[[ Data to use open ]]

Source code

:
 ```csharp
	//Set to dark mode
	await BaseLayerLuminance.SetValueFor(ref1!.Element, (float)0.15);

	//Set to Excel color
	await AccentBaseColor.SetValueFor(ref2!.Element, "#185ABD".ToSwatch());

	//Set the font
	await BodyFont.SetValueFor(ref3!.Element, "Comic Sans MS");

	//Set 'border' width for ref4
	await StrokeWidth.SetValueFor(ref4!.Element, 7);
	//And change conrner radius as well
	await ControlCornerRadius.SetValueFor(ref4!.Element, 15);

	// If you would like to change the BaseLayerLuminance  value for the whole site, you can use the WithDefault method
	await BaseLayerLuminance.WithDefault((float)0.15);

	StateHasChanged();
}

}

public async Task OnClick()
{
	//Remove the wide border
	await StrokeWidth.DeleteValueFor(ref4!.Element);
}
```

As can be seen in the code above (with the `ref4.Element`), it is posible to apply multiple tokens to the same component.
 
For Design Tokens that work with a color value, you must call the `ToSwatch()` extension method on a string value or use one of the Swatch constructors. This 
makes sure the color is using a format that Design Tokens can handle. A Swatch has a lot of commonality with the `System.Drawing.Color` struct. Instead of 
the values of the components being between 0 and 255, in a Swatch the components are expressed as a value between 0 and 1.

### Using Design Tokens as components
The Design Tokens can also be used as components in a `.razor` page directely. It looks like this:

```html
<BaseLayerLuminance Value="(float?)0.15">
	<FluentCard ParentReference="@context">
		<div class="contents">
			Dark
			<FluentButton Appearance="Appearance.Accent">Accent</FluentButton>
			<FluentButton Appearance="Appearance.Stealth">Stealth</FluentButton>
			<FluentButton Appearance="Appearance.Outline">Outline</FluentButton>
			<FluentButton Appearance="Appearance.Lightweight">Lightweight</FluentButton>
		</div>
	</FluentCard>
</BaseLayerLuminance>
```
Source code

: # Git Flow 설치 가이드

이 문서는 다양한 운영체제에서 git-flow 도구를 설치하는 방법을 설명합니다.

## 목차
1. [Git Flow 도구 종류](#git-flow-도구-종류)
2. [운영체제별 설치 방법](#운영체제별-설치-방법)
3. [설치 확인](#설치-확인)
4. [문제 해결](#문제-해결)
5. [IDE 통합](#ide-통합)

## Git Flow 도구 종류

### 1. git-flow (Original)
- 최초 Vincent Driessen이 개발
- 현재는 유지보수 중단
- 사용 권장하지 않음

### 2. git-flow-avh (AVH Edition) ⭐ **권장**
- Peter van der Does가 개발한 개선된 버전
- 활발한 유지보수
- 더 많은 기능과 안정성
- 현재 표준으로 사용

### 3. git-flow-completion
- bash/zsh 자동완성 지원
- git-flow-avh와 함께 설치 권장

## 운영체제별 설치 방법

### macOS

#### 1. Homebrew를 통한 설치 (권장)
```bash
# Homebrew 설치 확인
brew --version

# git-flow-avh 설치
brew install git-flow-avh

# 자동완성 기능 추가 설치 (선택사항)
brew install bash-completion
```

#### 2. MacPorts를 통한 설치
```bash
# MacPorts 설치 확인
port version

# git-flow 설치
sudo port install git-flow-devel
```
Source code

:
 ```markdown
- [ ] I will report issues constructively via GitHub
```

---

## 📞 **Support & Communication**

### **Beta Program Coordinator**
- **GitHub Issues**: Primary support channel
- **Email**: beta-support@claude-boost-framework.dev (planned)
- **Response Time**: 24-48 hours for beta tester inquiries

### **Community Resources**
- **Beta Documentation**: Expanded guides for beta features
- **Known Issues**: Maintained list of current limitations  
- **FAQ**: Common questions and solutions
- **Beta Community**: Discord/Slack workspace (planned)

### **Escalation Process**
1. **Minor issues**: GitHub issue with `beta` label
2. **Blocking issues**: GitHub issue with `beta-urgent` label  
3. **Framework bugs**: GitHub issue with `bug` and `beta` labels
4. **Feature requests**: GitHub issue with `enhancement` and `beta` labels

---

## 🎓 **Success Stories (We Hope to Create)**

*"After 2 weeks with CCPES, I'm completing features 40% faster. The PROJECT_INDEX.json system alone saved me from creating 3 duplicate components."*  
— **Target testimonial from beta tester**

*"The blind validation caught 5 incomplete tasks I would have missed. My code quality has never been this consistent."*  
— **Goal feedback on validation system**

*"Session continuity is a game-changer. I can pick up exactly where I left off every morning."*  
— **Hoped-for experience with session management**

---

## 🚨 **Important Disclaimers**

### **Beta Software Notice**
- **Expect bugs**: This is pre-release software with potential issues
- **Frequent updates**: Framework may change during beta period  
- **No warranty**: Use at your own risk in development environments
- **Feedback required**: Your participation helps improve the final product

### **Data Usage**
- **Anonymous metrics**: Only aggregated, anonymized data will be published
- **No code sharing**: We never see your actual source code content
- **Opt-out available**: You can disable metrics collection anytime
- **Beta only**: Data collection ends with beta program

[[ Data to use closed ]]

[What you need to do]:
Please reproduce, exactly as they appear above, the lines from the line containing "### Using Design Tokens as components" up to and including the line containing "1. [Git Flow 도구 종류](#git-flow-도구-종류)".

[Your response]:
### Using Design Tokens as components
The Design Tokens can also be used as components in a `.razor` page directely. It looks like this:

```html
<BaseLayerLuminance Value="(float?)0.15">
	<FluentCard ParentReference="@context">
		<div class="contents">
			Dark
			<FluentButton Appearance="Appearance.Accent">Accent</FluentButton>
			<FluentButton Appearance="Appearance.Stealth">Stealth</FluentButton>
			<FluentButton Appearance="Appearance.Outline">Outline</FluentButton>
			<FluentButton Appearance="Appearance.Lightweight">Lightweight</FluentButton>
		</div>
	</FluentCard>
</BaseLayerLuminance>
```
Source code

: # Git Flow 설치 가이드

이 문서는 다양한 운영체제에서 git-flow 도구를 설치하는 방법을 설명합니다.

## 목차
1. [Git Flow 도구 종류](#git-flow-도구-종류)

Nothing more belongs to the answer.